This effort, acquiring a Graphic Processing Unit (GPU)-enabled High-Performance Computing (HPC) cluster, enables computation intensive activities with the aim to leverage fundamental discoveries to enhance translational impacts. The Institute for Advanced Life Science (IALS) deals with big datasets where computation plays an integral role. The current cluster provided by the Massachusetts Green High Performance Computing Center (MGHPCC) is inadequate to meet current demands to support activities in many areas including atomistic and coarse-grained simulations, machine learning, and statistical analysis for next-generation bioinformatics and data science. Providing long-term stability for operation and management, the GPU cluster will serve 250 IALS-affiliated research labs across 27 departments and 7 colleges. The GPU facility offers high speed single and double precision operations as well as extreme parallelism, to enhance current activities that contribute to the open science movement.

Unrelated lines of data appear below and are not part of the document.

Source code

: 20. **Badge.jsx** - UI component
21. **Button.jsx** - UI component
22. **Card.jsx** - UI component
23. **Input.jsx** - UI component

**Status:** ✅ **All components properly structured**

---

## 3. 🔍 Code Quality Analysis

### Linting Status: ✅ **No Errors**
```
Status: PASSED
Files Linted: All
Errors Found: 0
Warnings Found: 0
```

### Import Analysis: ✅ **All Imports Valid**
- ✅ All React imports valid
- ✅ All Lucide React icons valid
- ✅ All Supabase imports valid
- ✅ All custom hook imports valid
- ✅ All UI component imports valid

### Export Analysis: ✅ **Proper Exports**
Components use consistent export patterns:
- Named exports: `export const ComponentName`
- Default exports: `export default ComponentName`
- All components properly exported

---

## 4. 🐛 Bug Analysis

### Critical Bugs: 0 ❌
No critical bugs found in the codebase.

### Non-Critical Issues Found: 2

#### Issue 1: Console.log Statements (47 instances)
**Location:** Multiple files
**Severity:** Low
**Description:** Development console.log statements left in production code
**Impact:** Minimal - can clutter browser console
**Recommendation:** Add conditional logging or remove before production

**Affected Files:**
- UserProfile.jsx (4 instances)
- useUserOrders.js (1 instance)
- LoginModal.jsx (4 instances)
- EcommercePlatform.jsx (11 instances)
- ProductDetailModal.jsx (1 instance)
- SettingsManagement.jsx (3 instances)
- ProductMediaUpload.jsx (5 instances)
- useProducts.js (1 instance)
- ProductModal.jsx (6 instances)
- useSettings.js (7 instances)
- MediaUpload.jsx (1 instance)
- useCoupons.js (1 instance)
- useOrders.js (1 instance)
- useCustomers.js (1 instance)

This infrastructure contributes to efforts to integrate regional education, outreach, diversity, and economic activities. The GPU facilities will be made available to researchers through Internet2 links and regional computing partnerships at MGHPCC. The hybrid GPU/CPU design, mixed precision speed, and machine learning-optimized architecture adds resources to continue development and distribution of powerful molecular modeling, ab initio dynamics and computational and statistical tools in open source packages, enabling rapid progress on problems of great societal import. Utilizing the infrastructure will most likely lead to new developments and discoveries including novel GPU-enabled modeling and simulation technologies that may elucidate molecular mechanism of drug delivery, computational design catalysts for renewable energy and chemical synthesis, advanced computational analysis tools for next generation informatics and big data, and improved understanding of risk and resistance to breast cancer.
This award reflects NSF's statutory mission and has been deemed worthy of support through evaluation using the Foundation's intellectual merit and broader impacts review criteria.